Work instruction
Starting from the line that holds "X014368Y010117D03*", print each remaining line of the entries exactly, ending with the last.

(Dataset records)
........

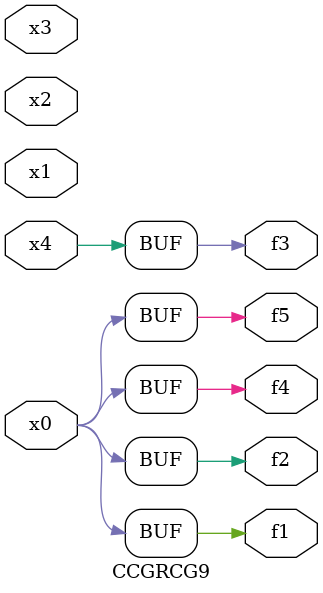
<source format=v>
module CCGRCG9(
	input x0, x1, x2, x3, x4,
	output f1, f2, f3, f4, f5
);
	assign f1 = x0;
	assign f2 = x0;
	assign f3 = x4;
	assign f4 = x0;
	assign f5 = x0;
endmodule

</source>
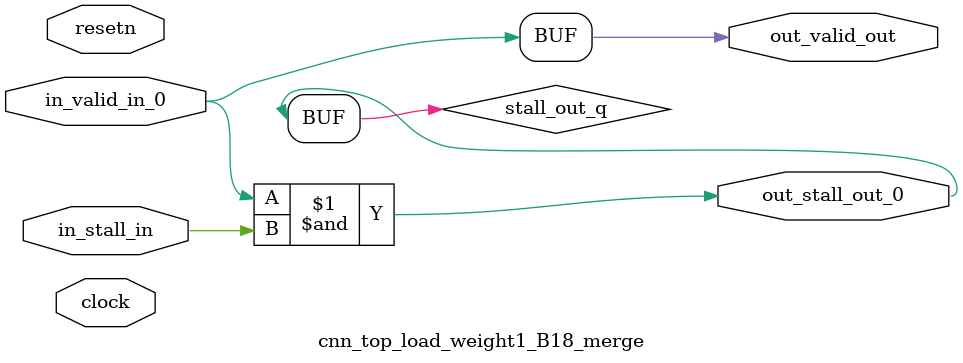
<source format=sv>



(* altera_attribute = "-name AUTO_SHIFT_REGISTER_RECOGNITION OFF; -name MESSAGE_DISABLE 10036; -name MESSAGE_DISABLE 10037; -name MESSAGE_DISABLE 14130; -name MESSAGE_DISABLE 14320; -name MESSAGE_DISABLE 15400; -name MESSAGE_DISABLE 14130; -name MESSAGE_DISABLE 10036; -name MESSAGE_DISABLE 12020; -name MESSAGE_DISABLE 12030; -name MESSAGE_DISABLE 12010; -name MESSAGE_DISABLE 12110; -name MESSAGE_DISABLE 14320; -name MESSAGE_DISABLE 13410; -name MESSAGE_DISABLE 113007; -name MESSAGE_DISABLE 10958" *)
module cnn_top_load_weight1_B18_merge (
    input wire [0:0] in_stall_in,
    input wire [0:0] in_valid_in_0,
    output wire [0:0] out_stall_out_0,
    output wire [0:0] out_valid_out,
    input wire clock,
    input wire resetn
    );

    wire [0:0] stall_out_q;


    // stall_out(LOGICAL,6)
    assign stall_out_q = in_valid_in_0 & in_stall_in;

    // out_stall_out_0(GPOUT,4)
    assign out_stall_out_0 = stall_out_q;

    // out_valid_out(GPOUT,5)
    assign out_valid_out = in_valid_in_0;

endmodule

</source>
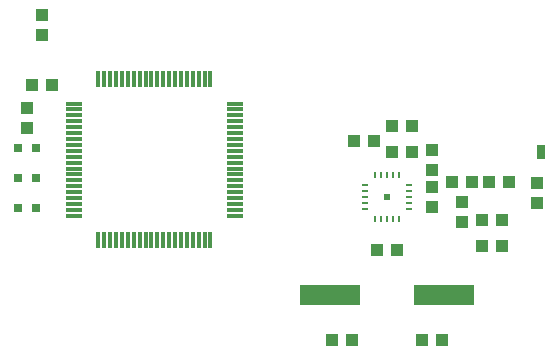
<source format=gtp>
G75*
G70*
%OFA0B0*%
%FSLAX24Y24*%
%IPPOS*%
%LPD*%
%AMOC8*
5,1,8,0,0,1.08239X$1,22.5*
%
%ADD10R,0.0433X0.0394*%
%ADD11R,0.0394X0.0433*%
%ADD12R,0.2000X0.0700*%
%ADD13R,0.0197X0.0197*%
%ADD14R,0.0190X0.0080*%
%ADD15R,0.0080X0.0190*%
%ADD16R,0.0118X0.0531*%
%ADD17R,0.0531X0.0118*%
%ADD18R,0.0315X0.0315*%
%ADD19R,0.0250X0.0500*%
D10*
X007431Y011256D03*
X007431Y011925D03*
X007596Y012715D03*
X008265Y012715D03*
X007931Y014381D03*
X007931Y015050D03*
X018346Y010840D03*
X019015Y010840D03*
X019596Y010465D03*
X020265Y010465D03*
X020265Y011340D03*
X019596Y011340D03*
X020931Y010550D03*
X020931Y009881D03*
X021596Y009465D03*
X022265Y009465D03*
X022846Y009465D03*
X023515Y009465D03*
X023265Y008215D03*
X022596Y008215D03*
X022596Y007340D03*
X023265Y007340D03*
X021265Y004215D03*
X020596Y004215D03*
X018265Y004215D03*
X017596Y004215D03*
D11*
X019096Y007215D03*
X019765Y007215D03*
X020931Y008631D03*
X020931Y009300D03*
X021931Y008800D03*
X021931Y008131D03*
X024431Y008756D03*
X024431Y009425D03*
D12*
X021331Y005715D03*
X017531Y005715D03*
D13*
X019431Y008965D03*
D14*
X020161Y008965D03*
X020161Y008770D03*
X020161Y008570D03*
X020161Y009160D03*
X020161Y009360D03*
X018701Y009360D03*
X018701Y009160D03*
X018701Y008965D03*
X018701Y008770D03*
X018701Y008570D03*
D15*
X019036Y008235D03*
X019236Y008235D03*
X019431Y008235D03*
X019626Y008235D03*
X019826Y008235D03*
X019826Y009695D03*
X019626Y009695D03*
X019431Y009695D03*
X019236Y009695D03*
X019036Y009695D03*
D16*
X013551Y007528D03*
X013354Y007528D03*
X013157Y007528D03*
X012960Y007528D03*
X012763Y007528D03*
X012567Y007528D03*
X012370Y007528D03*
X012173Y007528D03*
X011976Y007528D03*
X011779Y007528D03*
X011582Y007528D03*
X011386Y007528D03*
X011189Y007528D03*
X010992Y007528D03*
X010795Y007528D03*
X010598Y007528D03*
X010401Y007528D03*
X010204Y007528D03*
X010008Y007528D03*
X009811Y007528D03*
X009811Y012902D03*
X010008Y012902D03*
X010204Y012902D03*
X010401Y012902D03*
X010598Y012902D03*
X010795Y012902D03*
X010992Y012902D03*
X011189Y012902D03*
X011386Y012902D03*
X011582Y012902D03*
X011779Y012902D03*
X011976Y012902D03*
X012173Y012902D03*
X012370Y012902D03*
X012567Y012902D03*
X012763Y012902D03*
X012960Y012902D03*
X013157Y012902D03*
X013354Y012902D03*
X013551Y012902D03*
D17*
X014368Y012085D03*
X014368Y011889D03*
X014368Y011692D03*
X014368Y011495D03*
X014368Y011298D03*
X014368Y011101D03*
X014368Y010904D03*
X014368Y010708D03*
X014368Y010511D03*
X014368Y010314D03*
X014368Y010117D03*
X014368Y009920D03*
X014368Y009723D03*
X014368Y009526D03*
X014368Y009330D03*
X014368Y009133D03*
X014368Y008936D03*
X014368Y008739D03*
X014368Y008542D03*
X014368Y008345D03*
X008994Y008345D03*
X008994Y008542D03*
X008994Y008739D03*
X008994Y008936D03*
X008994Y009133D03*
X008994Y009330D03*
X008994Y009526D03*
X008994Y009723D03*
X008994Y009920D03*
X008994Y010117D03*
X008994Y010314D03*
X008994Y010511D03*
X008994Y010708D03*
X008994Y010904D03*
X008994Y011101D03*
X008994Y011298D03*
X008994Y011495D03*
X008994Y011692D03*
X008994Y011889D03*
X008994Y012085D03*
D18*
X007136Y008590D03*
X007726Y008590D03*
X007726Y009590D03*
X007136Y009590D03*
X007136Y010590D03*
X007726Y010590D03*
D19*
X024556Y010465D03*
M02*

</source>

........

The answer
X014368Y010117D03*
X014368Y009920D03*
X014368Y009723D03*
X014368Y009526D03*
X014368Y009330D03*
X014368Y009133D03*
X014368Y008936D03*
X014368Y008739D03*
X014368Y008542D03*
X014368Y008345D03*
X008994Y008345D03*
X008994Y008542D03*
X008994Y008739D03*
X008994Y008936D03*
X008994Y009133D03*
X008994Y009330D03*
X008994Y009526D03*
X008994Y009723D03*
X008994Y009920D03*
X008994Y010117D03*
X008994Y010314D03*
X008994Y010511D03*
X008994Y010708D03*
X008994Y010904D03*
X008994Y011101D03*
X008994Y011298D03*
X008994Y011495D03*
X008994Y011692D03*
X008994Y011889D03*
X008994Y012085D03*
D18*
X007136Y008590D03*
X007726Y008590D03*
X007726Y009590D03*
X007136Y009590D03*
X007136Y010590D03*
X007726Y010590D03*
D19*
X024556Y010465D03*
M02*

</source>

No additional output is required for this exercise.